AKP’nin son 18 yılda en iyi yaptığı şey nedir sorusunun yanıtı, hiç şüpesiz “algı yönetimi”.

Bunun örneklerini Türkiye’nin yakın siyasi tarihinde -hemen her seçim öncesinde- somut olarak gördük;

İsrail’e yapılan “one minute” salvosu;

Mısır’da Müslüman Kardeşler iktidarının düştüğü dönemde Tahrir için gözyaşları ve “rabia işaretinin” Türkiye’deki iç politikaya adapte edilmesi;

“Açılım” döneminde kurulan “akil adamlar” heyetleri;

7 Haziran seçimlerinden sonra ortaya çıkan aşırı milliyetçilik hamaseti;

Son yerel seçimler döneminde TRT’den Öcalan mektupları okutulması...

Bunlar sadece ilk akla gelenler.

AKP, lideri Recep Tayyip Erdoğan önderliğinde 19 yıllık tarihinde içerde/dışarda hep “en iyi savunma saldırıdır” yöntemini benimsedi, muhalefeti hep savunmada bırakmaya çalıştı. Bunun için de yandaş medyanın, kurulan trol ordularının yardımıyla, her seferinde müthiç bir algı yönetimi kullanıldı.

Sonuç; yapılan bu algı yönetimleri işe yaradı. Seçimden seçime 180 derece değişen ittifaklar/söylemler ise seçmene hep “kandırıldık” cümlesiyle, bir “yol kazası” gibi sunuldu.

NE AYASOFYA İŞE YARADI, NE LİBYA HAREKATI DESTEK GÖRDÜ

Türkiye’de ekonomi iyi giderken;

AB ile bir yol tutturulup hak ve özgürlükler konusunda en azından makyaj adımlar atılırken;

Türkiye tüm komşularıyla öyle ya da böyle sıcak çatışma içine girmemiş-ya da sıcak çatışma eşiğine gelmemişken;

Algı yönetimi tutuyordu.

Ancak son yapılan yönetim sistemi değişikliği ile “ortak akıl” bir tarafa bırakılıp, tek kişinin fikir, çıkar ve değerleri üzerinden politika yapılmaya çalışılınca işler karıştı.

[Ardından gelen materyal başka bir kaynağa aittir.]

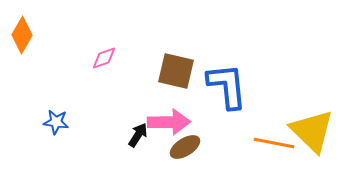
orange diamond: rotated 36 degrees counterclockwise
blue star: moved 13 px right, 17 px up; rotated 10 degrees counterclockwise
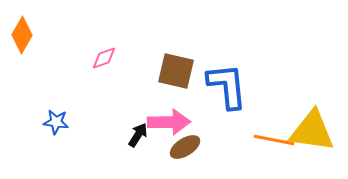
yellow triangle: rotated 36 degrees counterclockwise
orange line: moved 3 px up
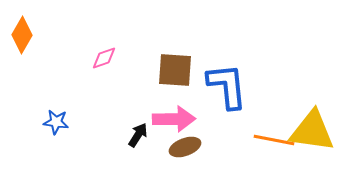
brown square: moved 1 px left, 1 px up; rotated 9 degrees counterclockwise
pink arrow: moved 5 px right, 3 px up
brown ellipse: rotated 12 degrees clockwise
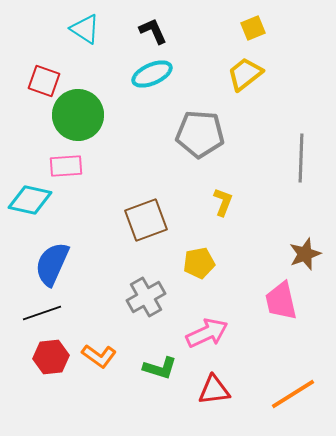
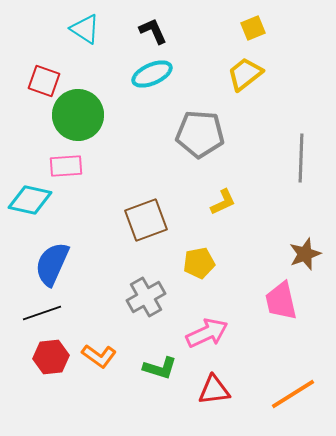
yellow L-shape: rotated 44 degrees clockwise
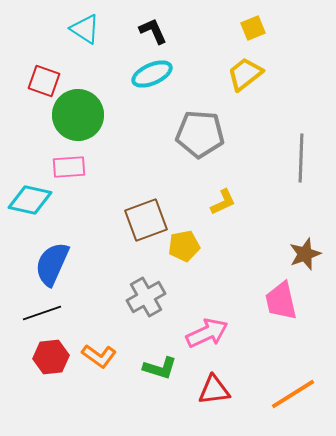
pink rectangle: moved 3 px right, 1 px down
yellow pentagon: moved 15 px left, 17 px up
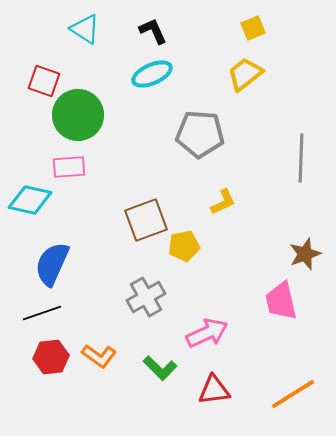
green L-shape: rotated 28 degrees clockwise
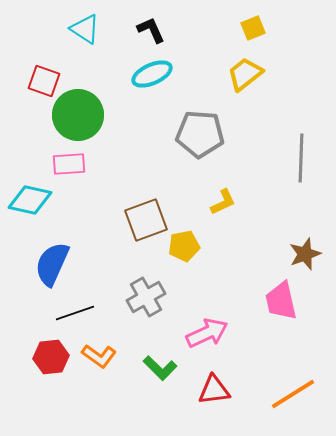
black L-shape: moved 2 px left, 1 px up
pink rectangle: moved 3 px up
black line: moved 33 px right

Artık AKP’nin yaptığı hiçbir algı yönetimi de tutmuyor.

Bakın son dönemdeki örneklere;

- Ayasofya’yı ibadete açıp, laik muhalefetle gerginlik çıkarmayı, kendi seçmen kitlelerinde de safları sıkılaştırmayı planlıyorlardı; Tutmadı. Ayasofya açıldı, muhalefet “hayırlı olsun” deyip, yine işsizlikten, açlıktan, ekonomik krizden konuşmaya devam etti. Gerginlik çıkmayınca, AKP’li seçmenlerin “birarada tutulması, safların sıkılaştırılması” da hayal oldu.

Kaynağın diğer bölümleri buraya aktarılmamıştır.